Prediction of Collisions and Packet Error Rate – Simulated Network
We now show that this method can be applied to a simulated network. We start with a propagation and ADR simulation, then we compare the results from an explicit collision simulator and the closed formulas described above.
The explicit collision simulator creates a time grid, adds frames to this grid, computes received signal levels for all gateways at each time instant, then computes the PER from each frame’s SINR. The load is varied, so the end result is the system PER as a function of load. The load unit is the number frames per hour per gateway. This number is the total number of frames divided by the number of gateways, so that multiple receptions have no impact on our definition of load.
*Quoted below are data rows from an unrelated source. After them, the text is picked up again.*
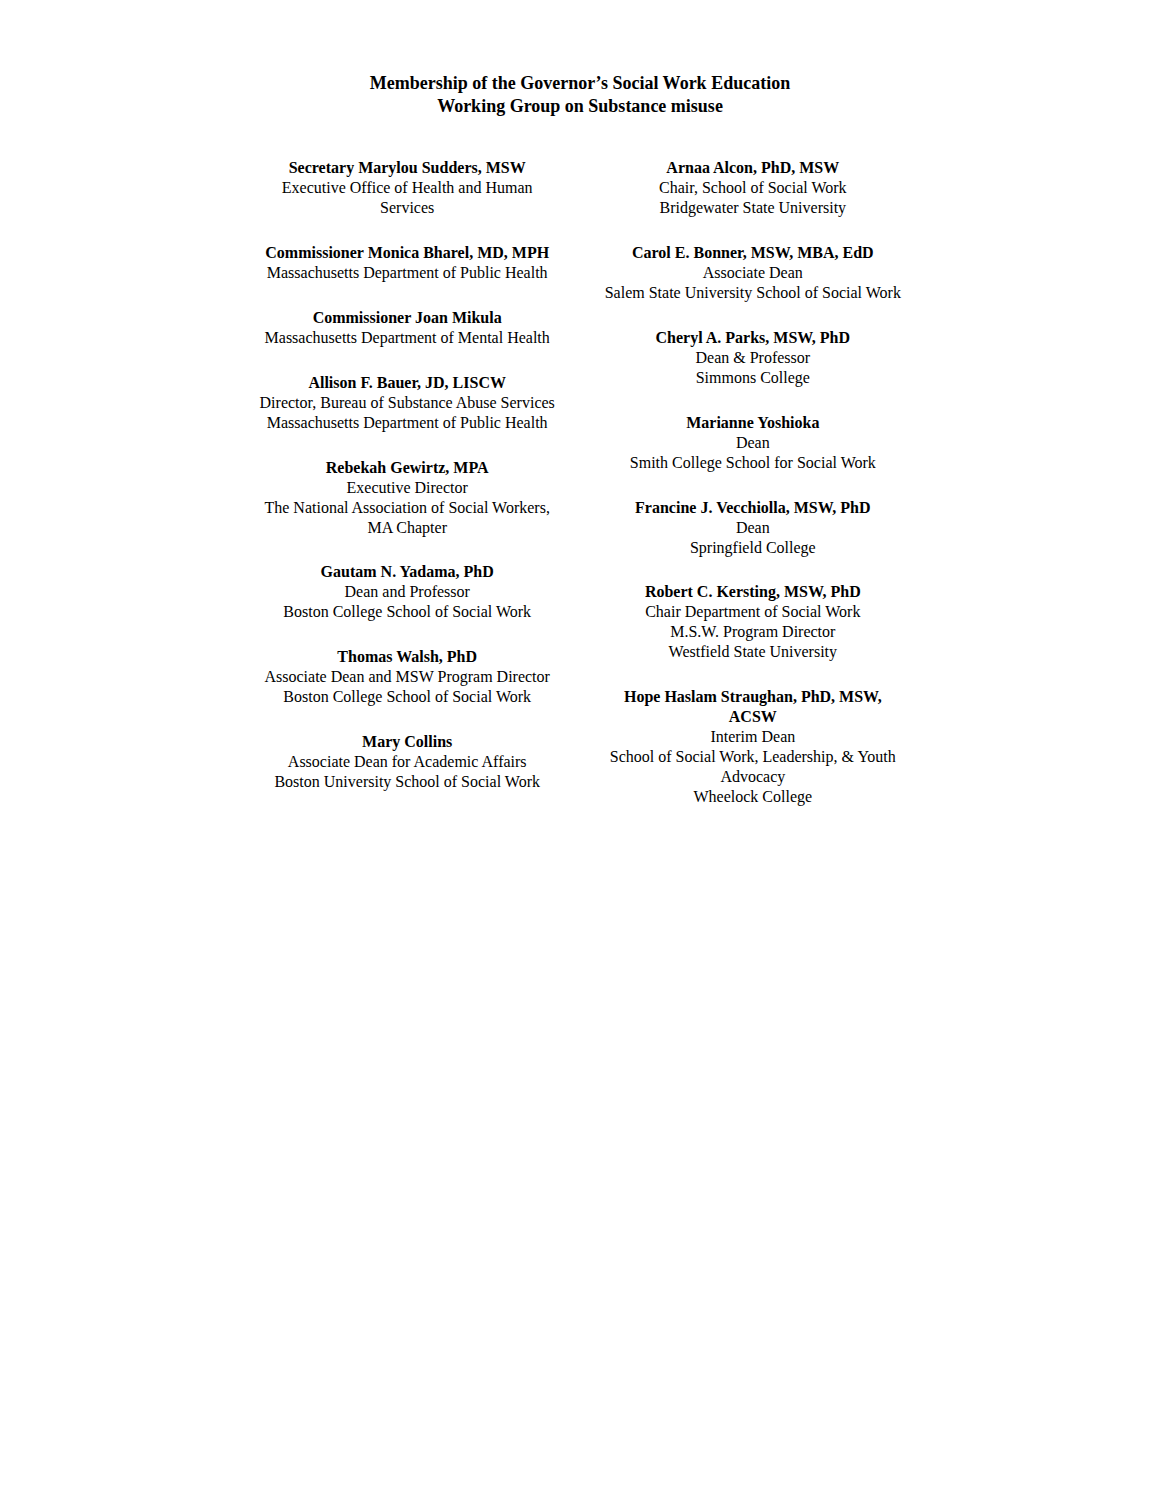Membership of the Governor’s Social Work Education
Working Group on Substance misuse
Secretary Marylou Sudders, MSW Executive Office of Health and Human Services
Commissioner Monica Bharel, MD, MPH Massachusetts Department of Public Health
Commissioner Joan Mikula Massachusetts Department of Mental Health
Allison F. Bauer, JD, LISCW Director, Bureau of Substance Abuse Services Massachusetts Department of Public Health
Rebekah Gewirtz, MPA Executive Director The National Association of Social Workers, MA Chapter
Gautam N. Yadama, PhD Dean and Professor Boston College School of Social Work
Thomas Walsh, PhD Associate Dean and MSW Program Director Boston College School of Social Work
Mary Collins Associate Dean for Academic Affairs Boston University School of Social Work
Arnaa Alcon, PhD, MSW Chair, School of Social Work Bridgewater State University
Carol E. Bonner, MSW, MBA, EdD Associate Dean Salem State University School of Social Work
Cheryl A. Parks, MSW, PhD Dean & Professor Simmons College
Marianne Yoshioka Dean Smith College School for Social Work
Francine J. Vecchiolla, MSW, PhD Dean Springfield College
Robert C. Kersting, MSW, PhD Chair Department of Social Work M.S.W. Program Director Westfield State University
Hope Haslam Straughan, PhD, MSW, ACSW Interim Dean School of Social Work, Leadership, & Youth Advocacy Wheelock College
The method using closed form formulas starts with the same propagation and ADR simulation. This gives signal levels and data rates for all simulated devices. From these we compute the orthogonality matrix. Then, for each load, we compute overlapping probabilities and collision probabilities at the gateway level. Last, from the reception redundancy for each spreading factor, which is also an output of the propagation and ADR simulation, we derive the PER at the network level.
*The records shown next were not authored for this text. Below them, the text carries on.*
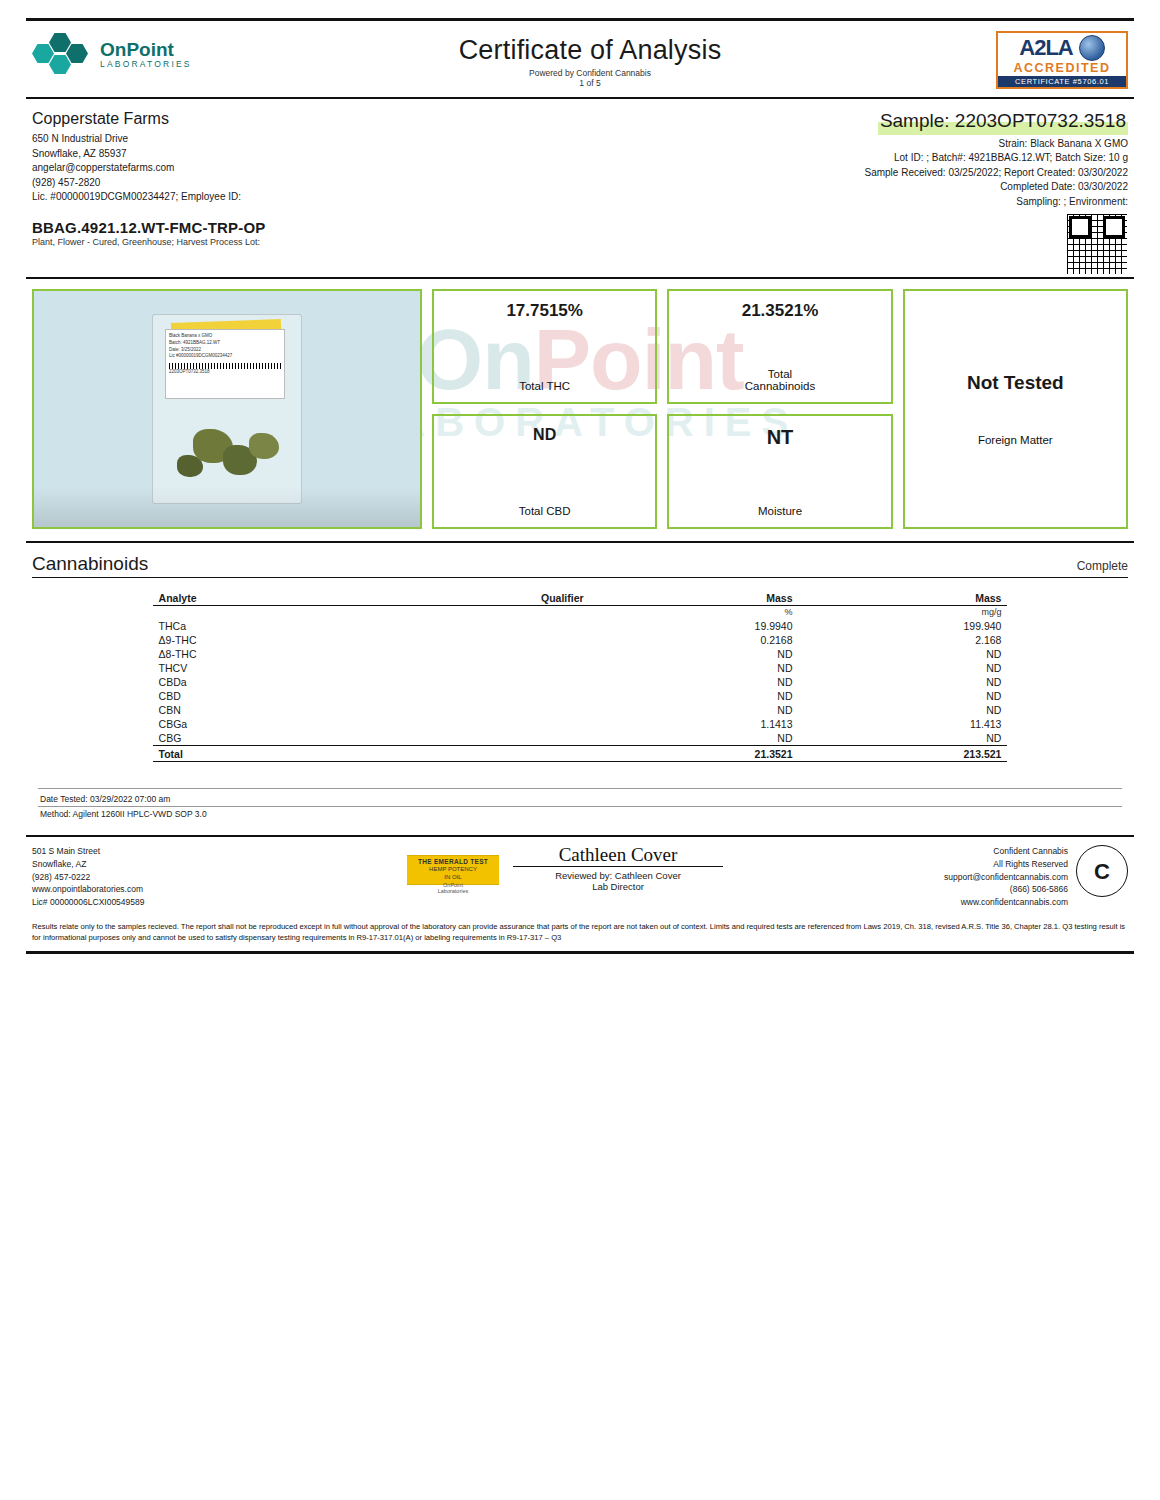On Point
LABORATORIES
OnPoint
LABORATORIES
Certificate of Analysis
Powered by Confident Cannabis
1 of 5
A2LA
ACCREDITED
CERTIFICATE #5706.01
Copperstate Farms
650 N Industrial Drive
Snowflake, AZ 85937
angelar@copperstatefarms.com
(928) 457-2820
Lic. #00000019DCGM00234427; Employee ID:
Sample: 2203OPT0732.3518
Strain: Black Banana X GMO
Lot ID: ; Batch#: 4921BBAG.12.WT; Batch Size: 10 g
Sample Received: 03/25/2022; Report Created: 03/30/2022
Completed Date: 03/30/2022
Sampling: ; Environment:
BBAG.4921.12.WT-FMC-TRP-OP
Plant, Flower - Cured, Greenhouse; Harvest Process Lot:
Black Banana x GMO
Batch: 4921BBAG.12.WT
Date: 3/25/2022
Lic #00000019DCGM00234427
2203OPT0732.3518
17.7515%
Total THC
ND
Total CBD
21.3521%
Total
Cannabinoids
NT
Moisture
Not Tested
Foreign Matter
Cannabinoids
Complete
| Analyte | Qualifier | Mass | Mass |
| --- | --- | --- | --- |
| | | % | mg/g |
| THCa | | 19.9940 | 199.940 |
| Δ9-THC | | 0.2168 | 2.168 |
| Δ8-THC | | ND | ND |
| THCV | | ND | ND |
| CBDa | | ND | ND |
| CBD | | ND | ND |
| CBN | | ND | ND |
| CBGa | | 1.1413 | 11.413 |
| CBG | | ND | ND |
| Total | | 21.3521 | 213.521 |
Date Tested: 03/29/2022 07:00 am
Method: Agilent 1260II HPLC-VWD SOP 3.0
501 S Main Street
Snowflake, AZ
(928) 457-0222
www.onpointlaboratories.com
Lic# 00000006LCXI00549589
THE EMERALD TEST HEMP POTENCY
IN OIL
OnPoint
Laboratories
Cathleen Cover
Reviewed by: Cathleen Cover
Lab Director
Confident Cannabis
All Rights Reserved
support@confidentcannabis.com
(866) 506-5866
www.confidentcannabis.com
C
Results relate only to the samples recieved. The report shall not be reproduced except in full without approval of the laboratory can provide assurance that parts of the report are not taken out of context. Limits and required tests are referenced from Laws 2019, Ch. 318, revised A.R.S. Title 36, Chapter 28.1. Q3 testing result is for informational purposes only and cannot be used to satisfy dispensary testing requirements in R9-17-317.01(A) or labeling requirements in R9-17-317 – Q3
The comparison of two methods is shown inFigure 8.
Figure 8: Derived Collision Rate versus Load
The dotted green line indicates that the ADR is worse. The ADR margin is raised from 5dB to 8dB, meaning a higher average redundancy (1.8 compared to 1.4 gateways), and the TPC is reduced from 20dB to 15dB. The primary effect of this is to increase the load of the lowest data rate. The propagation model here assumes placement of devices indoors/deep indoors (20dB to 40dB penetration losses). We also expect the devices to be static, so a low margin of 5dB is reasonable. SF12 devices have a higher redundancy than average: 1.9 gateways at 5dB ADR margin.
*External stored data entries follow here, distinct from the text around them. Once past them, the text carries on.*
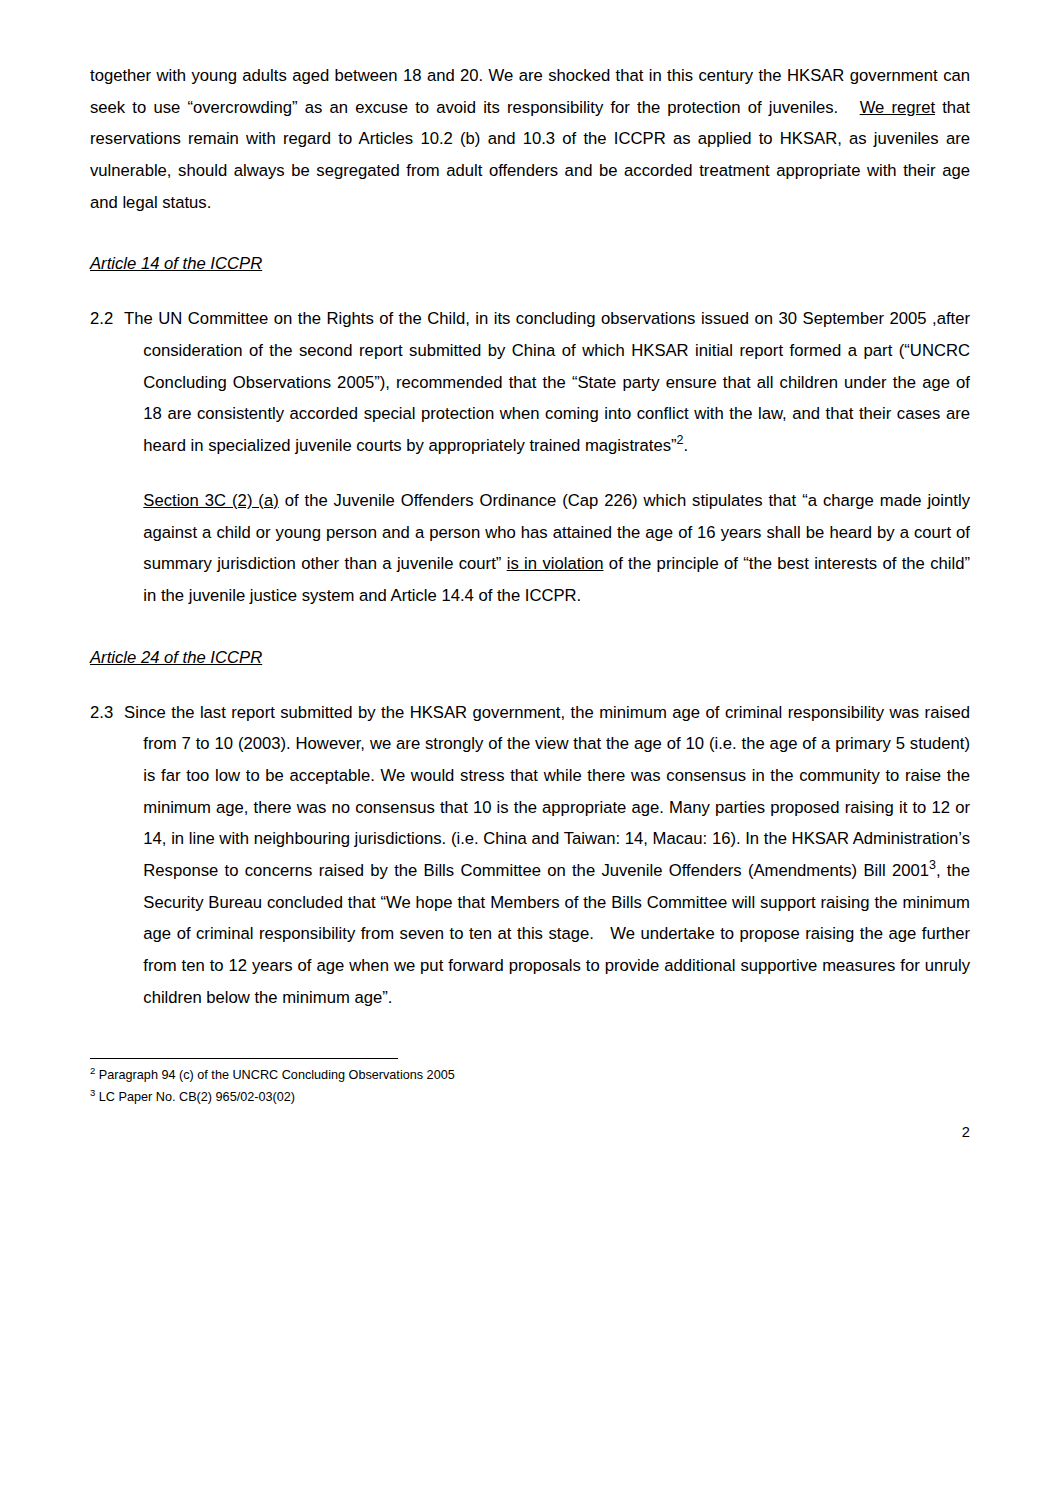together with young adults aged between 18 and 20. We are shocked that in this century the HKSAR government can seek to use “overcrowding” as an excuse to avoid its responsibility for the protection of juveniles. We regret that reservations remain with regard to Articles 10.2 (b) and 10.3 of the ICCPR as applied to HKSAR, as juveniles are vulnerable, should always be segregated from adult offenders and be accorded treatment appropriate with their age and legal status.
Article 14 of the ICCPR
2.2 The UN Committee on the Rights of the Child, in its concluding observations issued on 30 September 2005 ,after consideration of the second report submitted by China of which HKSAR initial report formed a part (“UNCRC Concluding Observations 2005”), recommended that the “State party ensure that all children under the age of 18 are consistently accorded special protection when coming into conflict with the law, and that their cases are heard in specialized juvenile courts by appropriately trained magistrates”2.
Section 3C (2) (a) of the Juvenile Offenders Ordinance (Cap 226) which stipulates that “a charge made jointly against a child or young person and a person who has attained the age of 16 years shall be heard by a court of summary jurisdiction other than a juvenile court” is in violation of the principle of “the best interests of the child” in the juvenile justice system and Article 14.4 of the ICCPR.
Article 24 of the ICCPR
2.3 Since the last report submitted by the HKSAR government, the minimum age of criminal responsibility was raised from 7 to 10 (2003). However, we are strongly of the view that the age of 10 (i.e. the age of a primary 5 student) is far too low to be acceptable. We would stress that while there was consensus in the community to raise the minimum age, there was no consensus that 10 is the appropriate age. Many parties proposed raising it to 12 or 14, in line with neighbouring jurisdictions. (i.e. China and Taiwan: 14, Macau: 16). In the HKSAR Administration’s Response to concerns raised by the Bills Committee on the Juvenile Offenders (Amendments) Bill 20013, the Security Bureau concluded that “We hope that Members of the Bills Committee will support raising the minimum age of criminal responsibility from seven to ten at this stage. We undertake to propose raising the age further from ten to 12 years of age when we put forward proposals to provide additional supportive measures for unruly children below the minimum age”.
2 Paragraph 94 (c) of the UNCRC Concluding Observations 2005
3 LC Paper No. CB(2) 965/02-03(02)
2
Figure 9 shows the result of another simulation, where we see that the PER depends on the data rate. Low data rates tend to have a higher PER.
Figure 9: Data Rate and Corresponding PER
From this curve, we can see that from a capacity perspective, message repetition is a good strategy. For instance, looking for a PER=1%, the maximum load is 10,000 messages per hour. This means that with a single transmission, 10,000 messages per hour can be transmitted to achieve a PER of 1%.
To achieve 1% PER after two transmissions, the single transmission PER target becomes 10%, this is because frames are independent from the point of view of collisions, therefore the probability of losing 2 frames is (10%)^2 = 1%. 10% PER for single transmissions corresponds to 110,000 messages per hour, or 55,000 unique messages with double transmission. Last, triple transmission corresponds to 21.5 percent PER, as (0.215)^3 = 1%, and a unique load of ~240,000/3 = 80,000 messages per hour.
Repetition, therefore, increases capacity for a given Quality of Service (QoS) target. Of course, it is possible to adjust the repetition rate to the device data rate. Delay between successive transmissions does not matter.
It is also possible to use a Forward Error Correction on groups of messages, which is a generalization of messages repetition. This trades PER for delay, and considerably reduces the overhead when compared to systematic repetition. For applications that are not delay-sensitive, this is the solution of choice.